Overview

Primary Biliary Cholangitis (PBC) is a chronic, inflammatory autoimmune disease that affects the liver.1,2 It is a rare disease that is most commonly diagnosed in patients in their fifties, but can be diagnosed between the ages of 30 and 70 years old.PBC is characterised by the immune system attacking and gradually destroying the bile ducts.3 As a result, bile acids are poorly eliminated from the bile ducts, which normally take bile from the liver to the gut.2,3 This reduction or stoppage of bile flow is known as cholestasis. The build-up of bile acid in the bile ducts causes damage to the liver.2

Liver diagram

Without treatment, PBC can progress to cirrhosis and eventually lead to liver failure.1,3

Diagnosis

PBC can be identified through blood tests and many patients are diagnosed following a referral from a routine blood test for a different reason.4

Patients are suspected to have PBC if they present with:4,5

  • Elevated alkaline phosphatase (ALP), an enzyme in the bloodstream that is an early indicator of PBC
  • Presence of antimitochondrial antibodies (antibodies that are found in around 95% of patients with PBC)
  • Cholestasis (the reduction or stoppage of bile flow)

Symptoms

Many patients with PBC don’t present with symptoms at time of diagnosis, but may have common symptoms such as fatigue and pruritus.1,5

  • Fatigue is reported in over 50% of patients with PBC and can range from weariness (e.g. struggling to prepare a meal, climb the stairs, perform housework) to complete exhaustion,6 however this can vary considerably from one patient to another.1,7 Any patients with PBC who are experiencing fatigue should discuss their symptoms with their healthcare provider to determine the most appropriate treatment course for them. 
  • Cholestatic pruritus (or itch) is an unpleasant sensation, which leads to the need to scratch.8 It is a major symptom of PBC, affecting up to 70% of patients at some point in their illness.9,10 Pruritus is likely caused by cholestasis, which leads to an increase in concentration of one or more of the substances in the blood that cause pruritus.8 These substances are thought to activate nerve endings, which relay an itch sensation to the brain.10 Any patients experiencing pruritus should discuss their symptoms with their healthcare provider to determine the most appropriate treatment course for them.
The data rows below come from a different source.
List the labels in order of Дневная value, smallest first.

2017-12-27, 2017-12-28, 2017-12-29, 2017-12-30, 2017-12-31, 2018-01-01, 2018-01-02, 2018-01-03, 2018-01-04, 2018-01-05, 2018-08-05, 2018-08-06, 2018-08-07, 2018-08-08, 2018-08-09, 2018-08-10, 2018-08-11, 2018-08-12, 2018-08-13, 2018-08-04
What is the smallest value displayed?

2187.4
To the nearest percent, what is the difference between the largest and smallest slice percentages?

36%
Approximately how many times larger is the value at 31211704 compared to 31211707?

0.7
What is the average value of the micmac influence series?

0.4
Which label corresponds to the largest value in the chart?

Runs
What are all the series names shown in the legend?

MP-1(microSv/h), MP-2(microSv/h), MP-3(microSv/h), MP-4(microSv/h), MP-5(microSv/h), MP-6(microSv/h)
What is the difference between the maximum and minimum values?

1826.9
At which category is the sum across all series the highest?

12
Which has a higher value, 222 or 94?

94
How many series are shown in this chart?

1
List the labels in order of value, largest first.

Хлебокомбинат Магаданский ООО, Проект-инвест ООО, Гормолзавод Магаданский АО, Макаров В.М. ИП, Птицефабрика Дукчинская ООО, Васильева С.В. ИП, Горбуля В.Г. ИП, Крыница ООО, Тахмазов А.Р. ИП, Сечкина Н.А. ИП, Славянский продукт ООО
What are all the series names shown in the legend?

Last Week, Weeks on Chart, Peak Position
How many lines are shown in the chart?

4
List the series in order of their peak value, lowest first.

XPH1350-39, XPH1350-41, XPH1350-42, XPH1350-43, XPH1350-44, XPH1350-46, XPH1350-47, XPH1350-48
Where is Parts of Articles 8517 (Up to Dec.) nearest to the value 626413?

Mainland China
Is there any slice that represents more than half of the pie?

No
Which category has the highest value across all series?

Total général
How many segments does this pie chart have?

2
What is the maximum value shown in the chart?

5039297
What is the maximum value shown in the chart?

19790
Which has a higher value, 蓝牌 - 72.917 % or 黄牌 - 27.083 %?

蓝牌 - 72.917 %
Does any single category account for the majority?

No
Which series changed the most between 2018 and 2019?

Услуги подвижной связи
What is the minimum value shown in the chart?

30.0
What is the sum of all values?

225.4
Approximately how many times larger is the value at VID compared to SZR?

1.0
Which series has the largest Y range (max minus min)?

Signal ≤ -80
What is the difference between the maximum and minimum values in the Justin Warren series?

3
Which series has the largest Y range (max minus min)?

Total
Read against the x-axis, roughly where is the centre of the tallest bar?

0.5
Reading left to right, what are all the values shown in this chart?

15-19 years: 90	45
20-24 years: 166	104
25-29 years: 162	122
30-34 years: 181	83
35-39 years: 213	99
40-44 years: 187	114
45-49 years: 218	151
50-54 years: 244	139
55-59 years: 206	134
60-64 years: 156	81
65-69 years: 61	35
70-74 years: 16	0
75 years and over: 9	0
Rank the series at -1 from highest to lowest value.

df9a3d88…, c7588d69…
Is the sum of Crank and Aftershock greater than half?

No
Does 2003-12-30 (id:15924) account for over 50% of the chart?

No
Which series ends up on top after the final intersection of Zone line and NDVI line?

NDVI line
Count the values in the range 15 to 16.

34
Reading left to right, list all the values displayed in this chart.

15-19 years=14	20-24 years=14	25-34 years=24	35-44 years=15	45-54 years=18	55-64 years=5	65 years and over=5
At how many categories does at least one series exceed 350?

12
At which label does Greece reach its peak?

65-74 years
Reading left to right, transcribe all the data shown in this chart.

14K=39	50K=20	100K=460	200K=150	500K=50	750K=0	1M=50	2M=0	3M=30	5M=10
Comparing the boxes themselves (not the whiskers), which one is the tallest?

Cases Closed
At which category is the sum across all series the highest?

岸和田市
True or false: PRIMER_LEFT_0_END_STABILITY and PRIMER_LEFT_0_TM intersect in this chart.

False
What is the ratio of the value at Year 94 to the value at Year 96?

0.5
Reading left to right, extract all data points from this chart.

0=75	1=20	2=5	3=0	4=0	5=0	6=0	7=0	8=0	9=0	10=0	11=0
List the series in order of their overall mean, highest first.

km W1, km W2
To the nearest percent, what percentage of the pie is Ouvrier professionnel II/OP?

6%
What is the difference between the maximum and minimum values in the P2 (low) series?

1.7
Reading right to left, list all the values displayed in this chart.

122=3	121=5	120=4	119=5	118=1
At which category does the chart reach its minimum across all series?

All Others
It is important to note that there is no correlation between disease activity or progression and the severity of fatigue and pruritus symptoms1

  1. Poupon R. J Hepatol 2010;52:745–58. 
  2. Dyson JK, et al. Nat Rev Gastroenterol Hepatol. 2015;12:147–58. 
  3. Lowth M. Patient, Primary Biliary Cholangitis – Symptoms and treatments. Available at https://patient.info/health/abnormal-liver-function-tests-leaflet/primary-biliary-cholangitis (accessed September 2018).
  4. Hirschfield GM, et al. Gut. 2018;0:1-27.
  5. EASL guidelines. J Hepatol. 2017;67:145-172. 
  6. Cauch-Dudek K et al. Gut. 1998;43:705-710.
  7. Abbas G, et al. Nat. Rev. Gastroenterol. Hepatol. 2010;7:313-319.
  8. Bergasa NV. Journal of Hepatology. 2005;43:1078-1088.
  9. Kaplan MM, et al. N Engl J Med. 2005;353:1261-1273. 
  10. Trivedi HD, et al. The American Journal of Medicine. 2017;130:744.e1-744.e7.